March 27, 2024   |   Indianapolis
Kian Hudson

Kian Hudson

Partner
Appeals and Critical Motions Co-Chair
Mark Crandley

Mark J. Crandley

Partner
Appeals and Critical Motions Co-Chair
Kian Hudson

Kian Hudson

Partner
Appeals and Critical Motions Co-Chair
Mark Crandley

Mark J. Crandley

Partner
Appeals and Critical Motions Co-Chair

In this episode, Mark and Kian chat about two opinions the Seventh Circuit issued in February 2024.

The first case, Chicago Joe’s Team Room v. Village of Broadview, is a long-running Section 1983 case brought by a would-be adult-entertainment venue against the Chicago suburb that prevented it from opening. In 2008, the district court found the suburb violated the First Amendment, and the parties then spent more than a decade litigating damages, which were based on a lost-profits theory. The venue eventually failed to prove lost-profits damages because the district court excluded all of its evidence, which mostly consisted of lay opinion testimony from the owner of the plaintiff business. The Seventh Circuit affirmed, explaining that the owner’s lay opinion testimony was correctly excluded under Rule of Evidence 701 because he could not “properly base his lost-profits opinions on his knowledge obtained in day-to-day management of the company” (since the company never opened).

-*-

QUESTIONS ON THE MATERIAL:
1 > List every legal provision or rule that the episode summary cites.
2 > Quote the passage of the episode summary that begins with the words "The first case, Chicago" and ends with "company never opened).".

Stored data:
-*-

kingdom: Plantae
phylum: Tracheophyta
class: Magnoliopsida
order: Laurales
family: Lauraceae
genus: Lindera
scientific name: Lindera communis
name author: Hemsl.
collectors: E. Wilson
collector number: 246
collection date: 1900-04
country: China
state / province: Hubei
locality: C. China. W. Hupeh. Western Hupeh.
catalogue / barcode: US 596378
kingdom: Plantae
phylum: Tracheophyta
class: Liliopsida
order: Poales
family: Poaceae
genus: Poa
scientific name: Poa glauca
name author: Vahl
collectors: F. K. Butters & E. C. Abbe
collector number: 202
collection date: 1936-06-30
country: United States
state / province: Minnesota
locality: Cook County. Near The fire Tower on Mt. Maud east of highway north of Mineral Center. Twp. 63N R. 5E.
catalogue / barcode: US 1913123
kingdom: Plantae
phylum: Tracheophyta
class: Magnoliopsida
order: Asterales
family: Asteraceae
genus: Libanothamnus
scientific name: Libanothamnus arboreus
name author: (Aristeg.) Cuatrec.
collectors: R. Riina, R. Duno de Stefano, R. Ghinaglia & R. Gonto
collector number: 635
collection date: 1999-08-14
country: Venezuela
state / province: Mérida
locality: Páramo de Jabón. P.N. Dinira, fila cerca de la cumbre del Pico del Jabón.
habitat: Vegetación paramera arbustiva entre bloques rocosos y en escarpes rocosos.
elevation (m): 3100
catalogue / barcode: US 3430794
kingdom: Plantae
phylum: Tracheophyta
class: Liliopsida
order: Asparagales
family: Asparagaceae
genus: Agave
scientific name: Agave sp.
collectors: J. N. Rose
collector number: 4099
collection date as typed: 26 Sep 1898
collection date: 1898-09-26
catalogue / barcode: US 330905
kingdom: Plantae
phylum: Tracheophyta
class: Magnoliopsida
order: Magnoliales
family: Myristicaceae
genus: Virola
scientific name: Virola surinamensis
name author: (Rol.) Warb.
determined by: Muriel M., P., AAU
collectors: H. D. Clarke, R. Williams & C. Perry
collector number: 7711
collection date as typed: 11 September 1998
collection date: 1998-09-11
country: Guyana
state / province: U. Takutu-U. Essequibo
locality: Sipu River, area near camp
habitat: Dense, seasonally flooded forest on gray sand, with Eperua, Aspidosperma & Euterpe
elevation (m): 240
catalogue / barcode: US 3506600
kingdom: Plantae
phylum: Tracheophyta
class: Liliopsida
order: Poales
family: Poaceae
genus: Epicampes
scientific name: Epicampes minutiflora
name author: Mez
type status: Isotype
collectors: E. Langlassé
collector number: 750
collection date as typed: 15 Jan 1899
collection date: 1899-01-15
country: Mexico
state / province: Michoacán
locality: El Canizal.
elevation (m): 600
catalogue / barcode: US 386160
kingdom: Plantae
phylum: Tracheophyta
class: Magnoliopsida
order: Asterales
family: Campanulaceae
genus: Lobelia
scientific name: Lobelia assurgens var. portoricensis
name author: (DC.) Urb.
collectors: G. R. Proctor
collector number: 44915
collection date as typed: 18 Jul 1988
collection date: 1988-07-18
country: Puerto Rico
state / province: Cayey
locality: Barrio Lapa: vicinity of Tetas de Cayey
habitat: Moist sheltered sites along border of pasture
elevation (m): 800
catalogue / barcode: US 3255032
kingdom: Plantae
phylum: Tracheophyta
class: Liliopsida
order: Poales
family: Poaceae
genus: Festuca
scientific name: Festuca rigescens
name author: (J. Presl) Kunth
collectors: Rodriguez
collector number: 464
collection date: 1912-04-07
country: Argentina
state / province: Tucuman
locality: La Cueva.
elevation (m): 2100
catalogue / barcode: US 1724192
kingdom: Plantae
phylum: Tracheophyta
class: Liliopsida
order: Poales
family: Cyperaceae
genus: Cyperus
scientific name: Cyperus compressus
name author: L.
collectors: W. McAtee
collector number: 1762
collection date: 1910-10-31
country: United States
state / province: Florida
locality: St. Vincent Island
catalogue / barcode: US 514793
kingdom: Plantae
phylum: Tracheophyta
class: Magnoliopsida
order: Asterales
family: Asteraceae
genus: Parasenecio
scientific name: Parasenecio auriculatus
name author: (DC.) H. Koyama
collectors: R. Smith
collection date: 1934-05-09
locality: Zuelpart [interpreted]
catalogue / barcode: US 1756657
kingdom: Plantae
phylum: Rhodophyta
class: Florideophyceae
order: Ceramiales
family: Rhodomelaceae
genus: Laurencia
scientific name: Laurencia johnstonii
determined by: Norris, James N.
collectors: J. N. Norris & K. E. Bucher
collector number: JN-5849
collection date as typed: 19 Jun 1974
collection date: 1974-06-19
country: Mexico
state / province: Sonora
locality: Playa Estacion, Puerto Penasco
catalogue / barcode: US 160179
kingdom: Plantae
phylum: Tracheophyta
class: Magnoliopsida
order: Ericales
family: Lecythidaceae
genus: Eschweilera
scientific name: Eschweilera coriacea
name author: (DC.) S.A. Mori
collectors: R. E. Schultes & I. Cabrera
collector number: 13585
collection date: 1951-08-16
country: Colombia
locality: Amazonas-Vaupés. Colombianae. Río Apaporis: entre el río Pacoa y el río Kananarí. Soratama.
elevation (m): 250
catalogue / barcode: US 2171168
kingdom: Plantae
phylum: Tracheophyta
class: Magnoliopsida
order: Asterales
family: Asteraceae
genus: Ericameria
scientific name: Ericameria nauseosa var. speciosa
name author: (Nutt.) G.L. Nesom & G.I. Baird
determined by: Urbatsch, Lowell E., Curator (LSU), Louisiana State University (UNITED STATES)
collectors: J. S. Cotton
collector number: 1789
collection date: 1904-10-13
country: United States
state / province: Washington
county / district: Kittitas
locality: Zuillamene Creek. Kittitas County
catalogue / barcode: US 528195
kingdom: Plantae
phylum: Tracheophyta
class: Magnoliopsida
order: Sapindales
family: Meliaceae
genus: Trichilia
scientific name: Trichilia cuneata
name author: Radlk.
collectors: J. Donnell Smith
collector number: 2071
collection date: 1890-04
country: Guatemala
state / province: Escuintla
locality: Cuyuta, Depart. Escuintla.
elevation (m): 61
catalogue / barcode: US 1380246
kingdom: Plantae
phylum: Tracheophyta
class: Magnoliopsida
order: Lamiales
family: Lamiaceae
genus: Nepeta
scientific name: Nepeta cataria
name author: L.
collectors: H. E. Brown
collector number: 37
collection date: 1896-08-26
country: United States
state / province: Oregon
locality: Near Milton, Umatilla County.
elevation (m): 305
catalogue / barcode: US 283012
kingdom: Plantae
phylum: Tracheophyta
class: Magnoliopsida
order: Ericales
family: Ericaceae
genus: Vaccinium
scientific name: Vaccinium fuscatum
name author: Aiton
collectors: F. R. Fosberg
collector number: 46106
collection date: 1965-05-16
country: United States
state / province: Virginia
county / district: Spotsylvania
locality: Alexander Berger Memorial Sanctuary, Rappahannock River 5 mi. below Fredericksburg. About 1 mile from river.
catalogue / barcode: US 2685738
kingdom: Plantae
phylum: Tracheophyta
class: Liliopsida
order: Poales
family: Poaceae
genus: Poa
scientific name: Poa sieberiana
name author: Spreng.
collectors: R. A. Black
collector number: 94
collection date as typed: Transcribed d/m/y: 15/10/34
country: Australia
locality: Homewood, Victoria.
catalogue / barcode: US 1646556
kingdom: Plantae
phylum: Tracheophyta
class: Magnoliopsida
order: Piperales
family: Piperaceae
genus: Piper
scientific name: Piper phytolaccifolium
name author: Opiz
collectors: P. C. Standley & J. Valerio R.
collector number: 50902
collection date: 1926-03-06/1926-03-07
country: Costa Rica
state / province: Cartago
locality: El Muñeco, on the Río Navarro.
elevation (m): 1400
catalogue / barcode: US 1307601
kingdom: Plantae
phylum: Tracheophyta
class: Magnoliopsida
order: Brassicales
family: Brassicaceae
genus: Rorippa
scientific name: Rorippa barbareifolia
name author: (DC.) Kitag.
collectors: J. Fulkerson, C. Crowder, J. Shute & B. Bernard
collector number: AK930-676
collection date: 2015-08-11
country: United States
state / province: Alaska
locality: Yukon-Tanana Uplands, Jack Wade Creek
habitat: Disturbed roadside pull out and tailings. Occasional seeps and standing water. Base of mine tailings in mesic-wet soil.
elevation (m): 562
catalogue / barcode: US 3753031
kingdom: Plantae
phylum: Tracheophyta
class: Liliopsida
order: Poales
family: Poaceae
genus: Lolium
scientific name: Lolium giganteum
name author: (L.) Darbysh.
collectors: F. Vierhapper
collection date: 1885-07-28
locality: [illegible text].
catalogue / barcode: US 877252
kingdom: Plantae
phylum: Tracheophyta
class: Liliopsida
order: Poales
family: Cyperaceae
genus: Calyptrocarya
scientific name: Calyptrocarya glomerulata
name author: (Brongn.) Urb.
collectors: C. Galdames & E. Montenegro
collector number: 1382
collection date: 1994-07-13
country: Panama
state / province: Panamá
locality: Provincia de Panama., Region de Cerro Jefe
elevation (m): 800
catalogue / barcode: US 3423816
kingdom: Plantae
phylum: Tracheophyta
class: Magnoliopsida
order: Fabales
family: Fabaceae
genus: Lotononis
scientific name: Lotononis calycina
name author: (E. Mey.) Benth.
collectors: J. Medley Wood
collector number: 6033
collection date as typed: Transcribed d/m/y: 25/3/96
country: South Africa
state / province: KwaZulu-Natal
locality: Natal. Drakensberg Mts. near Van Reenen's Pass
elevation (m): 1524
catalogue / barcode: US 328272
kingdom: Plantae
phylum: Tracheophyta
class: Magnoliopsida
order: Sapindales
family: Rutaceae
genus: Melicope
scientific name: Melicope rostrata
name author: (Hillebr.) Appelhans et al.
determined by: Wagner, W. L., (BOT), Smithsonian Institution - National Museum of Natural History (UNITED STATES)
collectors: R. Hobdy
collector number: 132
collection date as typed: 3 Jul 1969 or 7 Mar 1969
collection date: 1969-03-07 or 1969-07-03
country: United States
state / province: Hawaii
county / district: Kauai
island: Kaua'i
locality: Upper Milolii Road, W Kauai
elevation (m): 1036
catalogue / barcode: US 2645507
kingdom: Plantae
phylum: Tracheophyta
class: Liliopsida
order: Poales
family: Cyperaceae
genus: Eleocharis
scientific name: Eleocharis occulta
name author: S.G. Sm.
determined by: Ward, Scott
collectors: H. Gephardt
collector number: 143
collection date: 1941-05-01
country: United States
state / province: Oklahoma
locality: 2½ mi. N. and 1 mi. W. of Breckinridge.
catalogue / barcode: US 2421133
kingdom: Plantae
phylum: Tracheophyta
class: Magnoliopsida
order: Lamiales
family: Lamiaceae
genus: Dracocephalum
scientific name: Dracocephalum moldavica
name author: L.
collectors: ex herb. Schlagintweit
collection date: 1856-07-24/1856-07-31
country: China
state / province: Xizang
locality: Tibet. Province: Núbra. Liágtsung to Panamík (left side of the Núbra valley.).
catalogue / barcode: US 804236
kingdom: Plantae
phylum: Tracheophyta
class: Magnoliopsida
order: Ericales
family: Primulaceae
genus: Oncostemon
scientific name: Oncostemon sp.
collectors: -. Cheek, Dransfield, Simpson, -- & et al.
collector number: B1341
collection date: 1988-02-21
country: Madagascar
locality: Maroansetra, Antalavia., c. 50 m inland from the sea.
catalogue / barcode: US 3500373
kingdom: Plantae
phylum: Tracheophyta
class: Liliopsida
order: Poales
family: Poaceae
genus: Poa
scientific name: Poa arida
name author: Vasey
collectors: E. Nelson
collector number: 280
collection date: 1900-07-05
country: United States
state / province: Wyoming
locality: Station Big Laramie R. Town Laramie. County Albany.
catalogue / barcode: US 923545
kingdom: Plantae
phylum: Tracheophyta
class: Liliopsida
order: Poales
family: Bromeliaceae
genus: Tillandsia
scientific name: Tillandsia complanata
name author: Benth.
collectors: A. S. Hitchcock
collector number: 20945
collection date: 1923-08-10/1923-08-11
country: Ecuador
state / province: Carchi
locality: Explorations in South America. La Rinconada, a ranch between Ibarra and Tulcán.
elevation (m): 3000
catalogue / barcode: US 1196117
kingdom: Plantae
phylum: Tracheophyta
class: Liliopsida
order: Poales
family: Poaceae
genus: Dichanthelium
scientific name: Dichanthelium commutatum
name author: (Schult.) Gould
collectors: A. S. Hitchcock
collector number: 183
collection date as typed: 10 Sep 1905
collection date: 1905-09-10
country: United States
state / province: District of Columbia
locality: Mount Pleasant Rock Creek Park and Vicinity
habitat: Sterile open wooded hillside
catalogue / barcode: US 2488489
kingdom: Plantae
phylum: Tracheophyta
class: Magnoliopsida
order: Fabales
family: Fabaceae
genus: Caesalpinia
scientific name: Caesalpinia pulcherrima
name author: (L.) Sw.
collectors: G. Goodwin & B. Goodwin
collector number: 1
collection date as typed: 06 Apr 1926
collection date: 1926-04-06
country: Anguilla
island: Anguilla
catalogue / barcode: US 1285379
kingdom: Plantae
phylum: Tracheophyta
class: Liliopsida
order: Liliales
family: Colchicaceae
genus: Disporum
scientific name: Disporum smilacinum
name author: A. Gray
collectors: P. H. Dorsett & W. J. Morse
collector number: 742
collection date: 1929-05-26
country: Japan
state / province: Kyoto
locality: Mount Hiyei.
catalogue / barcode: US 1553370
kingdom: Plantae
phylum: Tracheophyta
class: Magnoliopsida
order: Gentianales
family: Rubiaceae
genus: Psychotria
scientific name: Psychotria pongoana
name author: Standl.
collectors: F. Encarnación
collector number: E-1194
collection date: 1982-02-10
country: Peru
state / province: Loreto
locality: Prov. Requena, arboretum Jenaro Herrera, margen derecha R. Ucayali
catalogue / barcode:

-*-

SOLUTION LIST:
1 > Section 1983, the First Amendment, Rule of Evidence 701

2 >
The first case, Chicago Joe’s Team Room v. Village of Broadview, is a long-running Section 1983 case brought by a would-be adult-entertainment venue against the Chicago suburb that prevented it from opening. In 2008, the district court found the suburb violated the First Amendment, and the parties then spent more than a decade litigating damages, which were based on a lost-profits theory. The venue eventually failed to prove lost-profits damages because the district court excluded all of its evidence, which mostly consisted of lay opinion testimony from the owner of the plaintiff business. The Seventh Circuit affirmed, explaining that the owner’s lay opinion testimony was correctly excluded under Rule of Evidence 701 because he could not “properly base his lost-profits opinions on his knowledge obtained in day-to-day management of the company” (since the company never opened).